Prior to the advent of OO, we used procedural styles, and we still had
to run 500-seat call centres, book planes, run multinational banks,
invent new drugs etc.
Well, prior to automobiles people had to get from A to B, too. Ah, the
good old times. But then it took a week to travel 500km which we easily
do in one day today. Plus, we have heating in winter.
I guess applications that are database-oriented are easier to do
procedurally as you tend to use simple data structures (relations ->
arrays).
There is no reason why these "simple data structures" should not contain
functionality beyond setters and getters. I'm not even sure that your
statement about simpler data structures in DB oriented applications is
correct. Data models of even the simplest of ERP systems are quite
complex - and that doesn't even include SAP and Peopleware.
Trying to use procedural for some GUI visual design package would be
tough, but a lot of real applications (web sites, twitter etc) are just
reading and writing simple data structures.
The plus about procedural is it makes you partition. Just creating
objects doesn't necessarily add order and elegance to a system.
What you call "partitioning" is the core of software engineering:
separating concerns and distributing functionality across language
constructs is the most important thing we do - and we do it all the
time.
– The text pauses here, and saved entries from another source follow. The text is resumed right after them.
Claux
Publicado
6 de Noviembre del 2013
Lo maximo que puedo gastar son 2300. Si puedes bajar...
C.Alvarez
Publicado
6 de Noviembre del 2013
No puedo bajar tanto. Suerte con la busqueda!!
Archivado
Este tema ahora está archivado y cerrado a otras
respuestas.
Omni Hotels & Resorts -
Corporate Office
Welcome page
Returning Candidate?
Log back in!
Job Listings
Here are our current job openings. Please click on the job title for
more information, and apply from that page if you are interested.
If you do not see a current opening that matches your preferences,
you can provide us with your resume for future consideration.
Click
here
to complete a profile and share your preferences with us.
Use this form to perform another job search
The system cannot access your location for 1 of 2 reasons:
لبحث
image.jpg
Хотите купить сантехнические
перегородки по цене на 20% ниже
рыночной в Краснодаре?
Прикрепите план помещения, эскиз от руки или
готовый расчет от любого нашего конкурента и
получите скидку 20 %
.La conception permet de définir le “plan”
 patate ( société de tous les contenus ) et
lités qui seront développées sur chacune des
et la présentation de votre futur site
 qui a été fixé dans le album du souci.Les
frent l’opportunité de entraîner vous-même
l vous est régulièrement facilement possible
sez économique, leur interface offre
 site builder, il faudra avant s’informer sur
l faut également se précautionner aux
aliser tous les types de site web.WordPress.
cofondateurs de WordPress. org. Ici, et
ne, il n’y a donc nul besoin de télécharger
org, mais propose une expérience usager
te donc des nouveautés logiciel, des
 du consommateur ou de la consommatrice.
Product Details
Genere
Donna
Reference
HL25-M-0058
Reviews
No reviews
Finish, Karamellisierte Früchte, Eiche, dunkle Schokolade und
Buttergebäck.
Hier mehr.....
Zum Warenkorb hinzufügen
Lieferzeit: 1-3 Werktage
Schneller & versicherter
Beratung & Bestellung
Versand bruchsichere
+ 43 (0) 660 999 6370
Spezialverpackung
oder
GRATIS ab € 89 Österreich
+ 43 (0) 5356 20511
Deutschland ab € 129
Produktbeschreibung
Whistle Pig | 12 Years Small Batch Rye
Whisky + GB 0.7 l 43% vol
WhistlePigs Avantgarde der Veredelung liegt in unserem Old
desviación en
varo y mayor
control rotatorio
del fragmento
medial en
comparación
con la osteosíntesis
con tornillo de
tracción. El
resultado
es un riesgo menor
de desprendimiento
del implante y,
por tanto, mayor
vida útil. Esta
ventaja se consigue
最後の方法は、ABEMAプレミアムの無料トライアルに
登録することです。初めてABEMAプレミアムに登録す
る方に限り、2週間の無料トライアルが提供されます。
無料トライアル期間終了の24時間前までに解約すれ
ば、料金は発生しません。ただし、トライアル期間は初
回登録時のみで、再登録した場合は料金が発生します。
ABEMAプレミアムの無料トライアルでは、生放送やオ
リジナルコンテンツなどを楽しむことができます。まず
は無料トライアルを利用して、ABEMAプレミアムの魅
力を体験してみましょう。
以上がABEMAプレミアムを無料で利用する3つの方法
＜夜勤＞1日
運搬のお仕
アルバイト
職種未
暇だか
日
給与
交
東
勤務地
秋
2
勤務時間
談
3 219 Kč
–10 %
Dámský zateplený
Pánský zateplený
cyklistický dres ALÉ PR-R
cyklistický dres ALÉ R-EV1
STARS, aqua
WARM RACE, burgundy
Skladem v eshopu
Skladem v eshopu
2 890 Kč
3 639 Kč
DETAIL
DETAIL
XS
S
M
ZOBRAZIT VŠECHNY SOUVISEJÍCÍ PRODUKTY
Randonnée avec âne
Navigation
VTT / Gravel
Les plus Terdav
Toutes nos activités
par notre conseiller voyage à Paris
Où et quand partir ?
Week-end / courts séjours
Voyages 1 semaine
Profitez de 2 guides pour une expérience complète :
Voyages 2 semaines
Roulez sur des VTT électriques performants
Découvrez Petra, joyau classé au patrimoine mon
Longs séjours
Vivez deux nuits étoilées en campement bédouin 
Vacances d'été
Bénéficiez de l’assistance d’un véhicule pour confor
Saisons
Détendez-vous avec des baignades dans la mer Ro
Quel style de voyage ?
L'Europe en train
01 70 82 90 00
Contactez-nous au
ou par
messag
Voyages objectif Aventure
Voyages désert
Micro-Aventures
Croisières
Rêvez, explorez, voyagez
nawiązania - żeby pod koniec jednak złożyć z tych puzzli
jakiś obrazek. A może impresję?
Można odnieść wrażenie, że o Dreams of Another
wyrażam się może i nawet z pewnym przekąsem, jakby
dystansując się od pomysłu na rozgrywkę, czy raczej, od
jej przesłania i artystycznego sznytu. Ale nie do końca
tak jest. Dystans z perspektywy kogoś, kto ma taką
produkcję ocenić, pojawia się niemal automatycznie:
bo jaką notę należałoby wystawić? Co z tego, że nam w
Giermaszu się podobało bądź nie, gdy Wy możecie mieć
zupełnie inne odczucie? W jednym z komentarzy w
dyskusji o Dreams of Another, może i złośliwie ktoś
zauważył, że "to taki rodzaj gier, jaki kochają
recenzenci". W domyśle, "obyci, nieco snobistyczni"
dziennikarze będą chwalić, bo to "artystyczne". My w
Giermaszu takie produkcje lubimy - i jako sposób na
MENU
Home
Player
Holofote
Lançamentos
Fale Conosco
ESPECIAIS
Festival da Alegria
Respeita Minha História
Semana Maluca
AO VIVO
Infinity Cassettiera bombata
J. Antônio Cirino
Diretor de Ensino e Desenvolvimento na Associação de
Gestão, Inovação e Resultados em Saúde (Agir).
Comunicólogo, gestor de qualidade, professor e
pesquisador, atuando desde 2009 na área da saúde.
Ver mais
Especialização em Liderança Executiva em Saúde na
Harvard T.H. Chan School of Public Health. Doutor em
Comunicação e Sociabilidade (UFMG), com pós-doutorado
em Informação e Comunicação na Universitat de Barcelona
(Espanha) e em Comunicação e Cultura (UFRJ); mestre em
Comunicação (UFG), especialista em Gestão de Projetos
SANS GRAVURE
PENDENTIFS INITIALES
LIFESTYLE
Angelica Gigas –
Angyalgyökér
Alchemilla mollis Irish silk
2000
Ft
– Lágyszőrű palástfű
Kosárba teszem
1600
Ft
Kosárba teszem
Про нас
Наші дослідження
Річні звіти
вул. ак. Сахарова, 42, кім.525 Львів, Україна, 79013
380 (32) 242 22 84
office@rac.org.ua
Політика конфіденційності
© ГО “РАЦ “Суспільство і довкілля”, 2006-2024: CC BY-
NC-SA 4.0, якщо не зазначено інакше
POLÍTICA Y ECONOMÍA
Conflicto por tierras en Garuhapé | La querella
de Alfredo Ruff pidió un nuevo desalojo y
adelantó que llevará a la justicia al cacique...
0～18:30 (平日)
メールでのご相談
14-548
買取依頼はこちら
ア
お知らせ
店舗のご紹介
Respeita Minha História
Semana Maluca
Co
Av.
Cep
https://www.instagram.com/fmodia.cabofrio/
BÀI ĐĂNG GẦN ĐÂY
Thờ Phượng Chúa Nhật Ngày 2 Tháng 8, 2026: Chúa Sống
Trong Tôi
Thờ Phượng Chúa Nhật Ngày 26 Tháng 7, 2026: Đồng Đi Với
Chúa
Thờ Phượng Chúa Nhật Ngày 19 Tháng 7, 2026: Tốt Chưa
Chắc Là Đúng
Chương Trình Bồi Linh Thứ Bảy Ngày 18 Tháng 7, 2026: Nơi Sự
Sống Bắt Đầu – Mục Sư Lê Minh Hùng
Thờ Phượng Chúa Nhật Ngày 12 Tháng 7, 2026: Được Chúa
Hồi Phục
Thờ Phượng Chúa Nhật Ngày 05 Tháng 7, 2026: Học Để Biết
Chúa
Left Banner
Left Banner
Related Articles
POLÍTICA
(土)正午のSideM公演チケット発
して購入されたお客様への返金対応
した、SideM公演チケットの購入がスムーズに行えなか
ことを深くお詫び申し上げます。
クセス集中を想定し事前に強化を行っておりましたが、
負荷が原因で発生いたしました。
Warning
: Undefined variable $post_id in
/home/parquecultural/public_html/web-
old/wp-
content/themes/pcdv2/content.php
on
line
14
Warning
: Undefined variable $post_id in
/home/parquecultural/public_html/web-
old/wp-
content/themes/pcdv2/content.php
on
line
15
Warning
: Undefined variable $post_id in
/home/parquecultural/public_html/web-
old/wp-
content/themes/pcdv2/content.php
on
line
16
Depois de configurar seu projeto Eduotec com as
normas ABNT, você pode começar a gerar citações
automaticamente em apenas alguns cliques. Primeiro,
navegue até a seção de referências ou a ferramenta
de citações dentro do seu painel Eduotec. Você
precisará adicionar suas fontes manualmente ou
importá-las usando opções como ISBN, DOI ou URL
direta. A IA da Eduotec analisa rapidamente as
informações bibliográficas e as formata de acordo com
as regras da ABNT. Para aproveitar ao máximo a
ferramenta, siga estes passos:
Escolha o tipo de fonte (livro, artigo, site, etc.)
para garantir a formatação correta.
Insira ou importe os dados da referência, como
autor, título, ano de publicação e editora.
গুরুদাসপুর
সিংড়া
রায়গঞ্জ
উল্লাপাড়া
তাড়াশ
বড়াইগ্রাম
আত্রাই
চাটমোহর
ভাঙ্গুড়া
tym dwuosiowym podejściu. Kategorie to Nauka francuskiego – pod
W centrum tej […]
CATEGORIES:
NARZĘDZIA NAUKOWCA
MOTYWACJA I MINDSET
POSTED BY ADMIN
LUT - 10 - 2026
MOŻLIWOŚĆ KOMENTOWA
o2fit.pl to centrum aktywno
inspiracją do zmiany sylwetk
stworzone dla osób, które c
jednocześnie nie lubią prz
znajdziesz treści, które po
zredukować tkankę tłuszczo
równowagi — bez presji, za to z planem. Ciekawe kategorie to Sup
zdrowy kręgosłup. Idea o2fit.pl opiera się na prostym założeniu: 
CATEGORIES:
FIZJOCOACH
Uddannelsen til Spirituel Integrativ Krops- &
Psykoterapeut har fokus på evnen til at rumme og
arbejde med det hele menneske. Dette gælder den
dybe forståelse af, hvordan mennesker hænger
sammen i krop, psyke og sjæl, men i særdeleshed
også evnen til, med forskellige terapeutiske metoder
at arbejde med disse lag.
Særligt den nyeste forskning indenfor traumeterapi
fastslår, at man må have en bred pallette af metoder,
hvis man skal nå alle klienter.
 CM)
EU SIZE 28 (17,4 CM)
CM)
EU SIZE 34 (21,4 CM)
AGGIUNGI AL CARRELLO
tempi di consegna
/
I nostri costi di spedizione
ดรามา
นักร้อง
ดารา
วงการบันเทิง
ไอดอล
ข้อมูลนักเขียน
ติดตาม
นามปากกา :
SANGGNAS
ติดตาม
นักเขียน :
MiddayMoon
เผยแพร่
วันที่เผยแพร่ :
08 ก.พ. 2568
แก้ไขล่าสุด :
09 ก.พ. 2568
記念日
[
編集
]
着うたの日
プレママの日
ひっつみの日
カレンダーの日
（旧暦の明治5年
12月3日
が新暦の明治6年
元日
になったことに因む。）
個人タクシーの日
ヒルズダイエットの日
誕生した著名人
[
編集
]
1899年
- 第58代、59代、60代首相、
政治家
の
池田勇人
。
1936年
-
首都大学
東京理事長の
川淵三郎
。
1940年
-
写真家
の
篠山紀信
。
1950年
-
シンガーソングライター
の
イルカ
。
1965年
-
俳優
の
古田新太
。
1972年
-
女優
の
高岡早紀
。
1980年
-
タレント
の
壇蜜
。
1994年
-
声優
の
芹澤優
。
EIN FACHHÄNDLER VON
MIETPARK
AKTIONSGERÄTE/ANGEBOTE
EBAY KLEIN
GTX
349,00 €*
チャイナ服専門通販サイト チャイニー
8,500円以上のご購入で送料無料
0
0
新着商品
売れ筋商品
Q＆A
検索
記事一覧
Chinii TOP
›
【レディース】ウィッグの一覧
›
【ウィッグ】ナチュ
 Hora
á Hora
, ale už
OO gives you another dimension in which you can distribute
functionality. IMHO this is what makes it superior to procedural
programming - but also more difficult. I do not believe that procedural
programs are automatically better or worse than object oriented ones.
Btw, it is not easy to use Ruby procedural only. First, because
everything is an object, which means you cannot escape object
orientation. Second, even if you try to only write top level methods
and not use instance methods (which will at least make it look
procedural) you will have a hard time doing only the simplest of string
manipulations because the majority of that functionality sits in
instance methods of String (#gsub, #scan, #[] etc.).